* _QUESTIONS_:
(A) Name each event of the F2T2EA kill chain that has its own bullet in the kill-chain passage.
(B) Extend the kill-chain passage, starting right after its last bullet.

* _SUPPLIED TEXT_:
------------------------------------------------
Using Equations (30) and (32), the success probability of the kill chain and the variance are calculated as $\mathbb{P}[X_{assess}=1]=0.564$ and $\mathrm{Var}\left[X_{assess}\right]=0.246$. A Monte Carlo simulation with $N=10,000$ is performed to confirm these results. In this demonstration, N was increased due to the complexity of the model. The proportion of successfully completed kill chains is 0.564, and the estimated variance is 0.246. Figure 12 displays the distribution of successful events, and Figure 13 displays the success probabilities drawn from the prior beta distribution.

3.5. Hierarchical Bayesian Model Experiment

Figure 14 displays a graphical model for the hierarchical Bayesian formulation of the F2T2EA kill chain. Each event is modeled as follows:

• Find: $p_{find}\sim \mathrm{Beta}({\alpha }_{find},{\beta }_{find})$ and ${\beta }_{find}\sim \mathrm{Lognormal}(\mu ,{\sigma }^2)$,
• Fix: $p_{fix}$ is fixed,
• Track: $p_{find}\sim \mathrm{Beta}({\alpha }_{track},{\beta }_{track})$ and ${\alpha }_{track}\sim \mathrm{Gamma}(k,\theta )$,
• Target: $p_{target}=1$ (the target event is always successful),
• Engage: $p_{find}\sim \mathrm{Beta}({\alpha }_{engage},{\beta }_{engage})$, and
• Assess: $p_{assess}$ is fixed.
------------------------------------------------
* _PROVIDED RECORDS_:
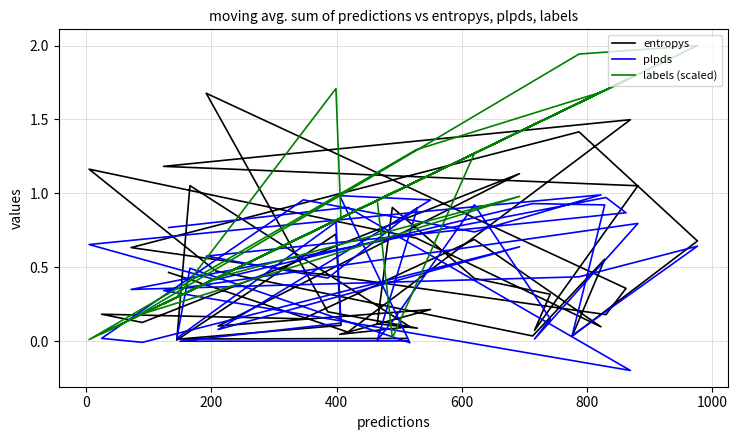

What is the smallest value displayed?

-0.2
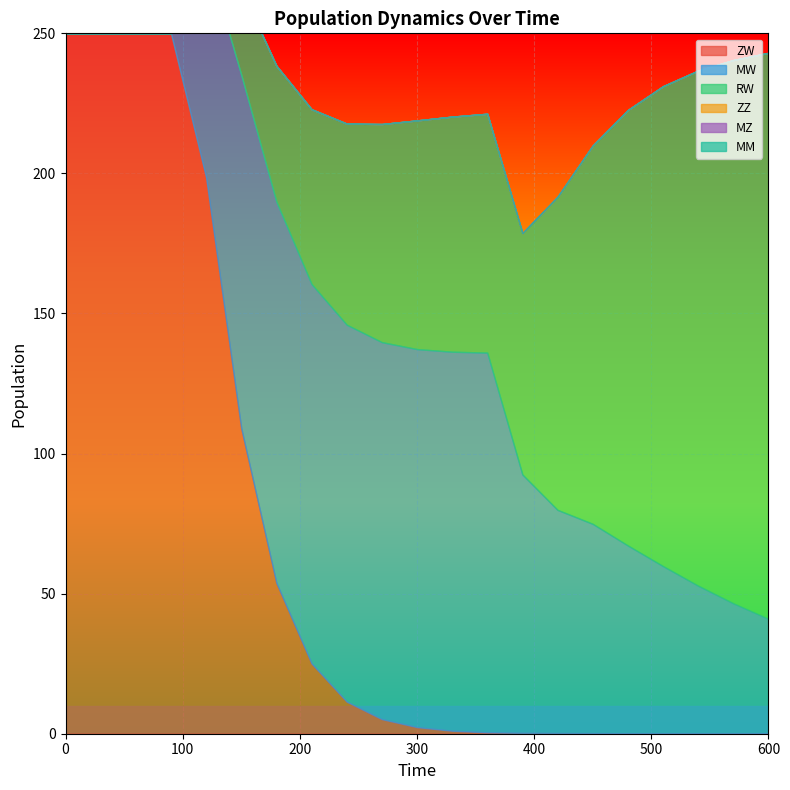

What is the difference between the maximum and second lowest values in the MW series?

136.1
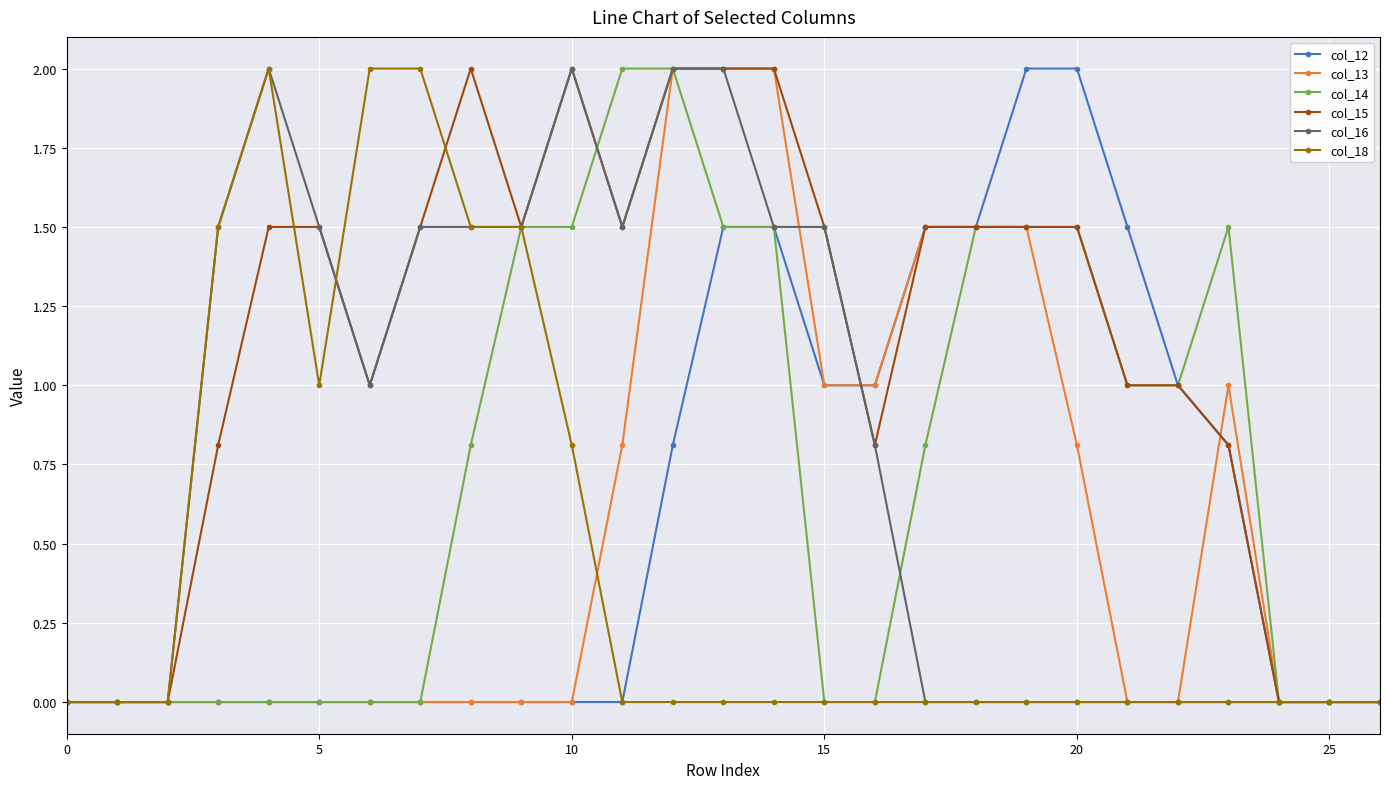

What is the maximum value shown in the chart?

2.0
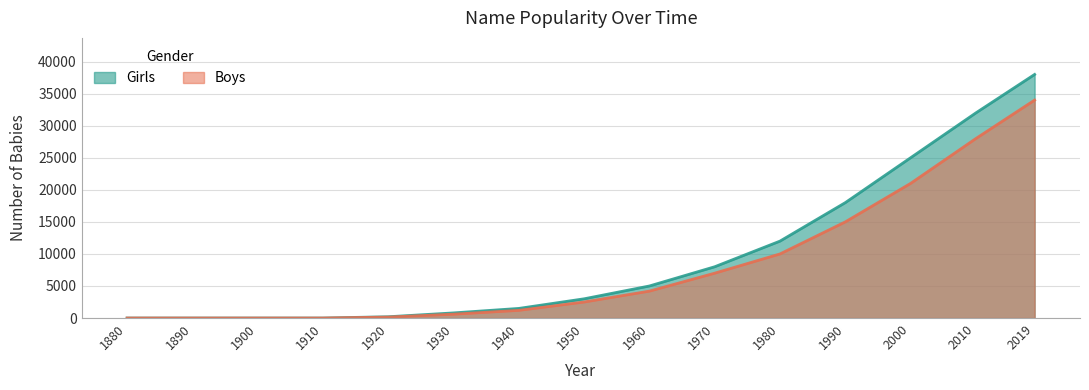

Rank the categories by Boys value from lowest to highest.

1880, 1890, 1900, 1910, 1920, 1930, 1940, 1950, 1960, 1970, 1980, 1990, 2000, 2010, 2019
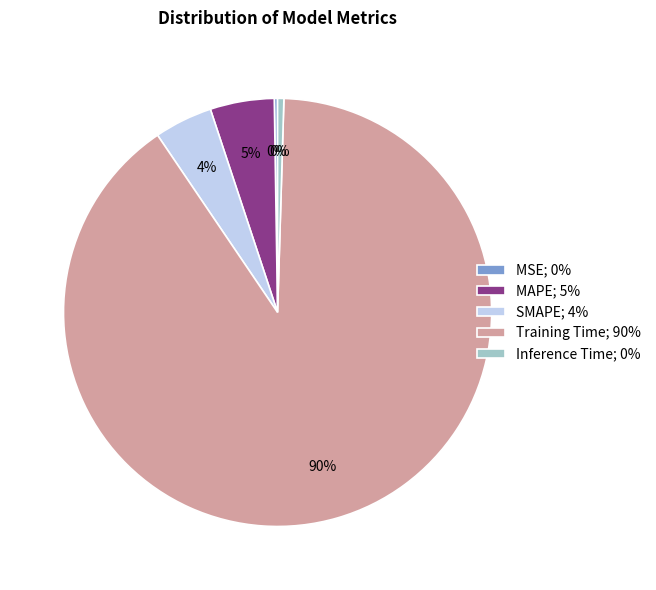

Does Training Time; 90% account for over 50% of the chart?

Yes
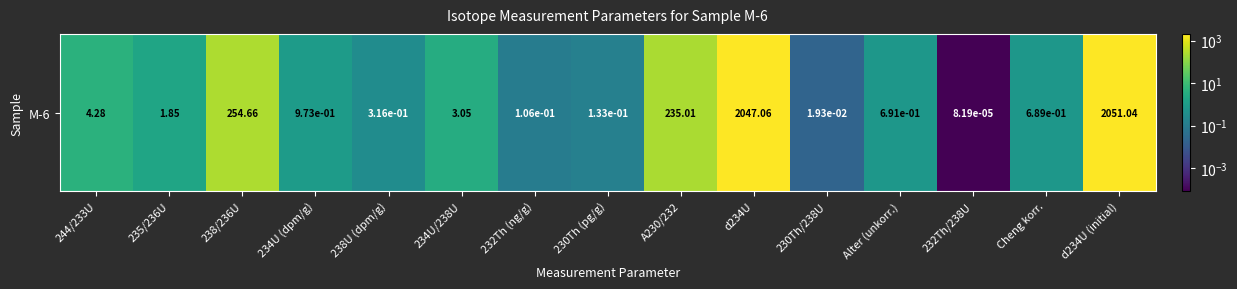

Rank the categories by value from highest to lowest.

d234U (initial), d234U, 238/236U, A230/232, 244/233U, 234U/238U, 235/236U, 234U (dpm/g), Alter (unkorr.), Cheng korr., 238U (dpm/g), 230Th (pg/g), 232Th (ng/g), 230Th/238U, 232Th/238U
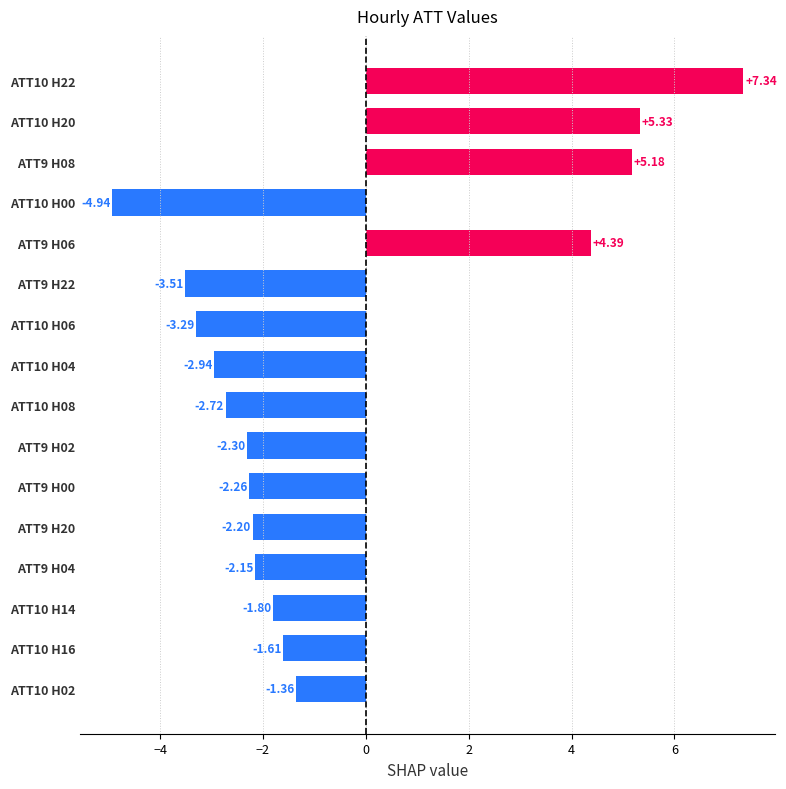

What is the change in value from ATT9 H02 to ATT10 H08?

-0.4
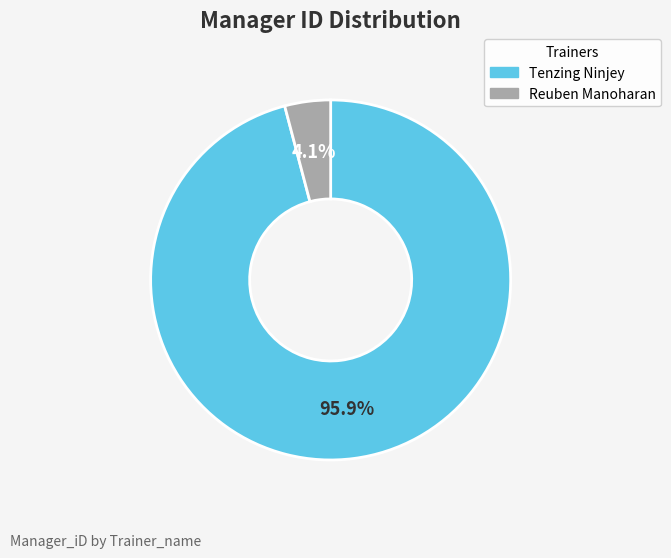

Rank the categories by value from highest to lowest.

Tenzing Ninjey, Reuben Manoharan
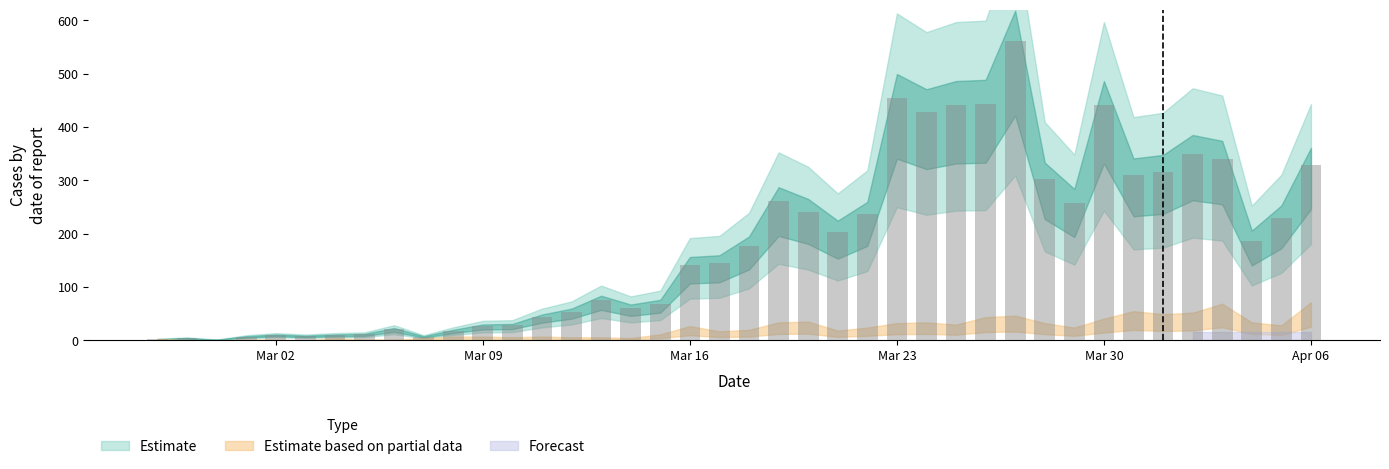

What is the greatest value displayed?

562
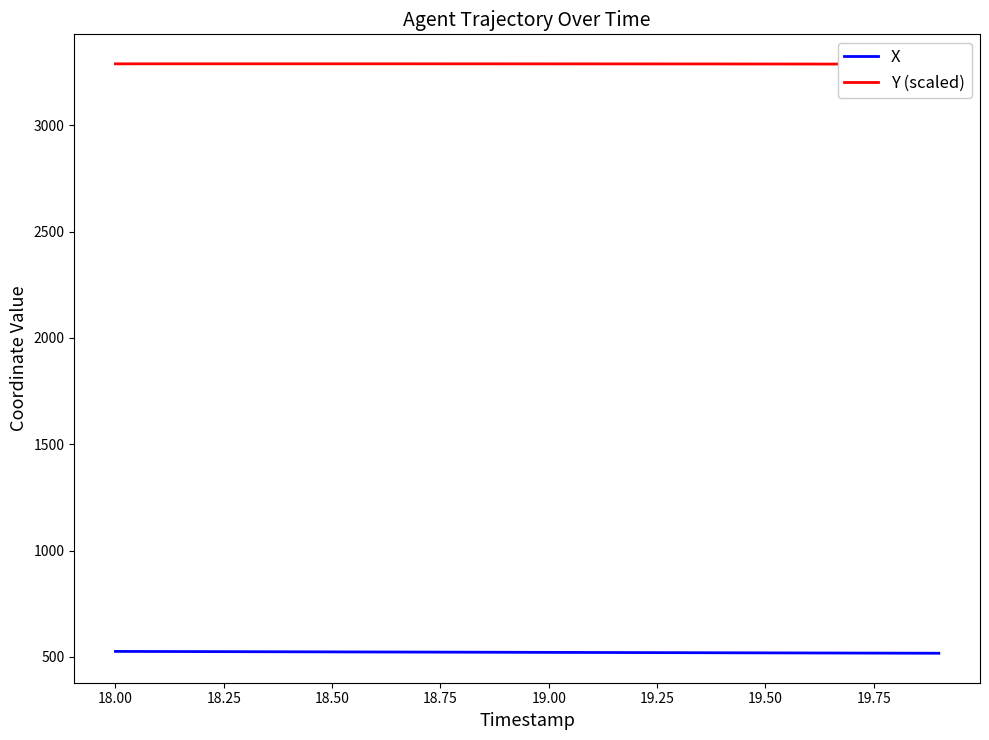

What is the highest value of the X series?

525.7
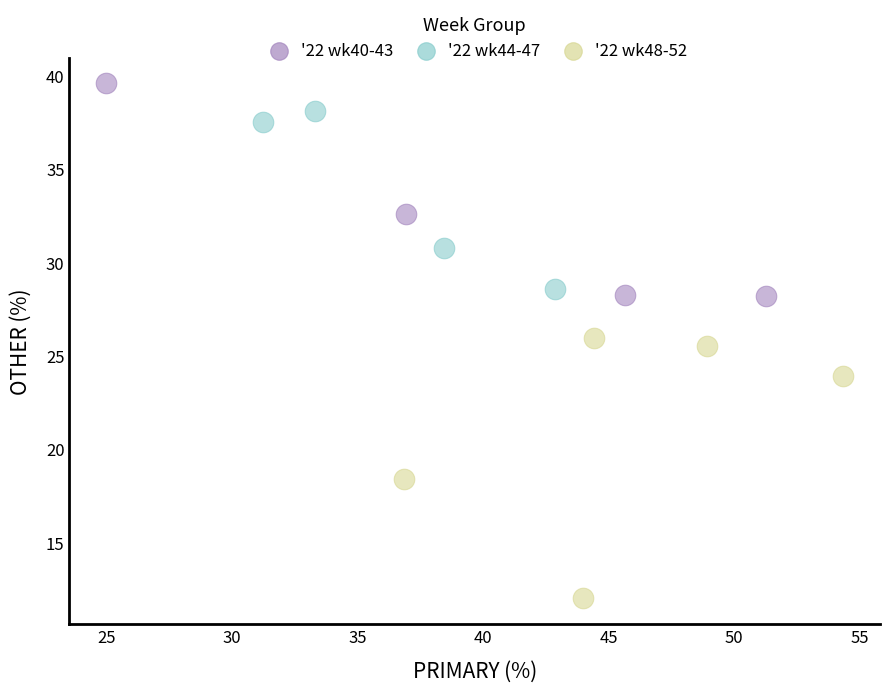

Which series has the largest Y range (max minus min)?

'22 wk48-52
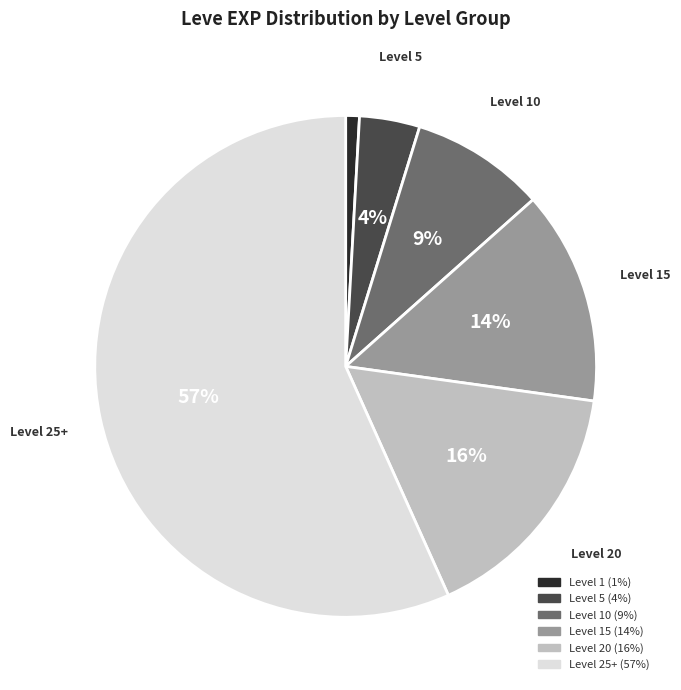

To the nearest percent, what is the average slice percentage?

17%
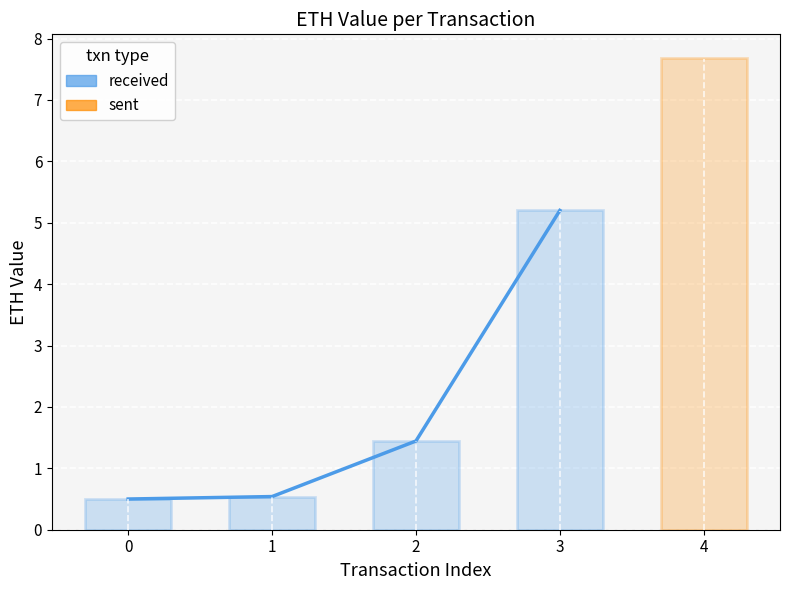

What is the difference between the second highest and minimum values?

0.9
------------------------------------------------
* _RESPONSES PER TASK_:
(A) Find, Fix, Track, Target, Engage, Assess

(B)
The parameters for the hierarchical Bayesian demonstration are selected to be close to the parameters used in the prior examples and are listed below:

• $\mu =10$,
• ${\sigma }^2=5$,
• ${\alpha }_{find}=100$,
• $p_{fix}=0.9$,
• $k=10$,
• $\theta =1$,
• ${\beta }_{track}=11$,
• ${\alpha }_{engage}=9$,
• ${\beta }_{engage}=2$,
• $p_{assess}=0.95$.

A Monte Carlo simulation is performed with $N=10,000$. The proportion of successful kill chains is 0.247, and the variance is 0.186. Figure 15 displays the distribution of successful events.

4. Discussion

This paper presents a unified mathematical formulation for kill chains in the form of four probabilistic models. The base model is a conditional Bernoulli process that assumes that each step in the kill chain is represented by a binary random variable and conditioned on the prior event being successfully executed. The three other models are derived from this basic principle, representing various levels of complexity. This allows the practitioner to select models based on prior knowledge and data. The ability to calculate the probability that the kill chain is successful and the variance is demonstrated on the F2T2EA kill chain.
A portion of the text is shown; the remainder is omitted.